Likely due to a year with low infections, as of October 27, only 15 million Americans, or 4.5% of the population, have received the fall’s updated shot. Last year, about 56 million Americans, or 17% of the population, received the shots. In fact, weak demand for COVID-19 vaccines caused Moderna’s stock price to fall 60% so far this year. Also, Moderna’s expected revenues haven’t materialized because their new mRNA flu and RSV vaccines haven’t been approved yet by the FDA.

In Texas, there’s legislation that makes it illegal for private employers to mandate their employees get vaccinated. They can, however, require unvaccinated employees to wear masks. Also, local government bodies are prohibited from requiring masks, vaccines, or business shutdowns in response to COVID-19. But in the San Francisco Bay area, masks are required in hospitals and skilled nursing facilities in an effort to limit the spread of RSV, the flu and COVID. In some counties only healthcare workers are required to wear a mask, but in others the patients must also wear them.

One reason people don’t get vaccinated is the discomfort and fever after receiving the shot.
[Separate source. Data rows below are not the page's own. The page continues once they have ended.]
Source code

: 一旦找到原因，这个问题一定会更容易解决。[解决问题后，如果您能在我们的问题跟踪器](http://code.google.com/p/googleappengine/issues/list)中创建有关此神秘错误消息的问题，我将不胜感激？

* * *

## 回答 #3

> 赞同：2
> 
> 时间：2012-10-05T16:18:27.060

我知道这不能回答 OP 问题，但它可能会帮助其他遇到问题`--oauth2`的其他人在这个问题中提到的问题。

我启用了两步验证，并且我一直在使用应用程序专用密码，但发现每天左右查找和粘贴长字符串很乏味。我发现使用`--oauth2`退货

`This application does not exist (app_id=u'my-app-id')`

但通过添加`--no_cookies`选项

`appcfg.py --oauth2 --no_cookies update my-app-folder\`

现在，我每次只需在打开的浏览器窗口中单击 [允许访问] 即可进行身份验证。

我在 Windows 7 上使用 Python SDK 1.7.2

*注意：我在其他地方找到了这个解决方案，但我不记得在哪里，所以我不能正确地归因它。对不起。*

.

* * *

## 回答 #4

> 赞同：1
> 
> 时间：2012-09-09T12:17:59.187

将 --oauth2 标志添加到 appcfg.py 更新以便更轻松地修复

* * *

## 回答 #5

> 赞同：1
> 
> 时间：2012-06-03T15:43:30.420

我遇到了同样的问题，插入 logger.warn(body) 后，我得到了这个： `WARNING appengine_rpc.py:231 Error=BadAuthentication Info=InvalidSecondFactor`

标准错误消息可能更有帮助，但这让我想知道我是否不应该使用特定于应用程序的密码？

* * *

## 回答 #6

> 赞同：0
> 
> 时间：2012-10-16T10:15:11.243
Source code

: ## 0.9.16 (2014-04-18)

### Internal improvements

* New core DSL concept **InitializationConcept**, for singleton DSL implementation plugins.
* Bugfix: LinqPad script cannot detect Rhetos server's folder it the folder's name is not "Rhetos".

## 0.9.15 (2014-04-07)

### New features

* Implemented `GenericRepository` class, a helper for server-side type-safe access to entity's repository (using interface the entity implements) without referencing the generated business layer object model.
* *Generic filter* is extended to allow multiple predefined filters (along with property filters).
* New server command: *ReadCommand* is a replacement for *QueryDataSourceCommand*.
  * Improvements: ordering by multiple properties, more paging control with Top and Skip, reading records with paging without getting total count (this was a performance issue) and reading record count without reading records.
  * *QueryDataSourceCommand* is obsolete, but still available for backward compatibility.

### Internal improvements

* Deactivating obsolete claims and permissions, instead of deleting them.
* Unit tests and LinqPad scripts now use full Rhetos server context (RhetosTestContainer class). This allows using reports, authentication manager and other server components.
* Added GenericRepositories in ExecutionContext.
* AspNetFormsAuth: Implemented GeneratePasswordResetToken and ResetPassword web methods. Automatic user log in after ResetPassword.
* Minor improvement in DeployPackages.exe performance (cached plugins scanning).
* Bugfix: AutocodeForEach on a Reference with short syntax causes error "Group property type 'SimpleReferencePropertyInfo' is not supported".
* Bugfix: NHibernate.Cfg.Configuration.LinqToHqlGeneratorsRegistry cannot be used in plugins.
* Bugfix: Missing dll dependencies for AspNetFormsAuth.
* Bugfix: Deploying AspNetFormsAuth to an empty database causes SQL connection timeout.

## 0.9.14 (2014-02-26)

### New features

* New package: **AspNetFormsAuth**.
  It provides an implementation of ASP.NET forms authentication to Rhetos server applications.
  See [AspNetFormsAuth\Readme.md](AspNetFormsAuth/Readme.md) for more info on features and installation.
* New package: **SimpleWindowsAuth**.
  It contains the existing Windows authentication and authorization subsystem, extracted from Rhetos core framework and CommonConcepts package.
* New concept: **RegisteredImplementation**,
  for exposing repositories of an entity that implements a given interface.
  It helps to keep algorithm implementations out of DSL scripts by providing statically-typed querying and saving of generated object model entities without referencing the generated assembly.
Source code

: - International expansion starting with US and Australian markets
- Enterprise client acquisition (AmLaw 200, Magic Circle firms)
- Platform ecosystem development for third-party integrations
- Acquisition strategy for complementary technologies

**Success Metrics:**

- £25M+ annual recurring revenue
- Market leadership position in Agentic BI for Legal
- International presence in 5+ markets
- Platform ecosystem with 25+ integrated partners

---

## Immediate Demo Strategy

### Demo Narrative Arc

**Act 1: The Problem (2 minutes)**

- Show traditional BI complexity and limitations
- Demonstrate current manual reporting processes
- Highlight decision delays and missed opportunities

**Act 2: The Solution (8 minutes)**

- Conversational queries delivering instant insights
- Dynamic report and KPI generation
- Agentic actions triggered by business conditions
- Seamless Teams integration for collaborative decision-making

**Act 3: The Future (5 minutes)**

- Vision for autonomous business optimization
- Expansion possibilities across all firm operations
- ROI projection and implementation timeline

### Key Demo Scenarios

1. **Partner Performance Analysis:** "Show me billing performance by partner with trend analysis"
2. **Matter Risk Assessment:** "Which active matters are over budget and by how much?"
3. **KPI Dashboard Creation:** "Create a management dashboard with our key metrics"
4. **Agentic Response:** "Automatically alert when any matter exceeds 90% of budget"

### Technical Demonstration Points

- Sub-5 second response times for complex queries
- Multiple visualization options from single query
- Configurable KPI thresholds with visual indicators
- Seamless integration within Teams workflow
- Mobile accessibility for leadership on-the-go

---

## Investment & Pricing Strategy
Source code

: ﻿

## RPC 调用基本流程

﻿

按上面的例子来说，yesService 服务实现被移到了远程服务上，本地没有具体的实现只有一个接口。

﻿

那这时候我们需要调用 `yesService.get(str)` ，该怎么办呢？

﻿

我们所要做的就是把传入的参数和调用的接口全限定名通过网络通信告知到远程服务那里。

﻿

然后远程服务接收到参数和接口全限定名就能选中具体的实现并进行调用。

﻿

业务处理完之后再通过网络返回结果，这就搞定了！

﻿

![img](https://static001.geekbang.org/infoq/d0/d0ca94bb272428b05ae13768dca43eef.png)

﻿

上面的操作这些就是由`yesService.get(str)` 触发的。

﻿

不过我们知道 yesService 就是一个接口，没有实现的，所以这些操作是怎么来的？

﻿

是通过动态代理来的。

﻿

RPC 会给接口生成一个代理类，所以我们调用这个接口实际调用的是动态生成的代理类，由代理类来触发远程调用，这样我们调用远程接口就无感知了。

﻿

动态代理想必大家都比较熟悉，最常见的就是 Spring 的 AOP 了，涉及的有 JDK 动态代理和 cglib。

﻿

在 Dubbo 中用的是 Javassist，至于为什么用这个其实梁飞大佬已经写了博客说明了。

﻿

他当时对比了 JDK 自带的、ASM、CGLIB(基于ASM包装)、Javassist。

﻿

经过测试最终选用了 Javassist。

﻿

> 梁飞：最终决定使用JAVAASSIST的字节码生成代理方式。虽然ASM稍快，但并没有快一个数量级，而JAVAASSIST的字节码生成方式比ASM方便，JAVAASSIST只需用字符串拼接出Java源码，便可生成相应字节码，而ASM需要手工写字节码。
But the Novavax vaccine that was authorized by the FDA in July 2022 and recently updated to tackle the 2023-2024 variants has milder side effects. Unlike Moderna and Pfizer’s messenger-RNA based vaccines, Novavax combines the proteins resembling those in the COVID-19 virus with an immune-enhancing substance derived from the soapbark tree. Novavax reduces catching COVID-19 by 50% for at least four months, and similar to the Pfizer and Moderna vaccines, it protects against severe illness longer.